Dabei gilt zu beachten, dass es an sich nicht Ziel der Aufnahme von Flüchtlingen ist, die betreffenden Personen dauerhaft im Land anzusiedeln, sondern ihnen Schutz zu gewähren, bis sich die Lage im Heimatland verbessert. Allerdings zeigen die Erfahrungen der Vergangenheit, dass viele Personen, die als Flüchtlinge gekommen sind, langfristig im Land bleiben.
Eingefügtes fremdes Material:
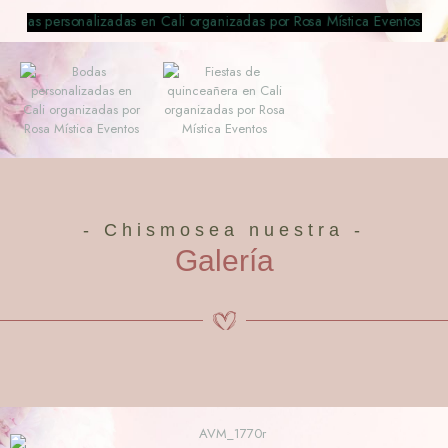
- Chismosea nuestra -
Galería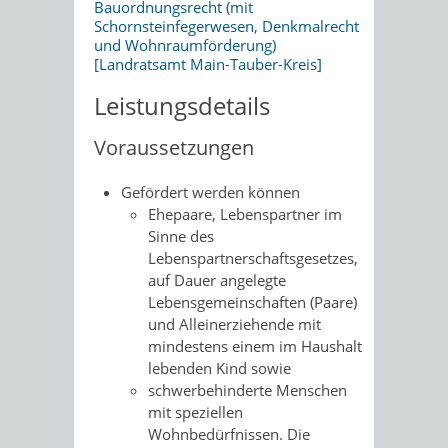
Bauordnungsrecht (mit
Schornsteinfegerwesen, Denkmalrecht
und Wohnraumförderung)
[Landratsamt Main-Tauber-Kreis]
Leistungsdetails
Voraussetzungen
Gefördert werden können
Ehepaare, Lebenspartner im
Sinne des
Lebenspartnerschaftsgesetzes,
auf Dauer angelegte
Lebensgemeinschaften (Paare)
und Alleinerziehende mit
mindestens einem im Haushalt
lebenden Kind sowie
schwerbehinderte Menschen
mit speziellen
Wohnbedürfnissen.
Die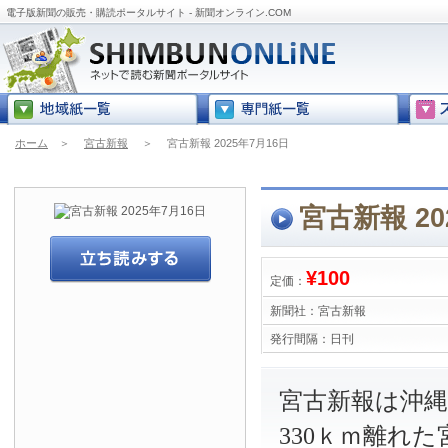
電子版新聞の販売・購読ポータルサイト - 新聞オンライン.COM
ホーム
＞
宮古新報
＞
宮古新報 2025年7月16日
宮古新報 20
¥100
定価：
新聞社：
宮古新報
発行間隔：
日刊
宮古新報は沖
330ｋｍ離れ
In einer Befragung aus dem Jahr 2014 gaben zudem 84,7 Prozent der anerkannten Flüchtlinge aus den wichtigsten Herkunftsländern an, für immer in Deutschland bleiben zu wollen. Dies ist nach derzeitigem Rechtsstand in der Regel auch ohne weiteres möglich. So erhalten Flüchtlinge, die Asyl oder Flüchtlingsschutz nach Genfer Konvention genießen, sofern die Probleme im Heimatland noch bestehen, bereits nach drei Jahren eine dauerhafte Niederlassungserlaubnis, ohne weitere Voraussetzungen erfüllen zu müssen. Damit ergibt sich die Herausforderung, dass den Flüchtlingen ermöglicht werden muss, sich nachhaltig am deutschen Arbeitsmarkt und in der deutschen Gesellschaft zu integrieren, jedoch im Sinne der Demografievorsorge nicht mit ihrem längerfristigen Verbleib gerechnet werden kann.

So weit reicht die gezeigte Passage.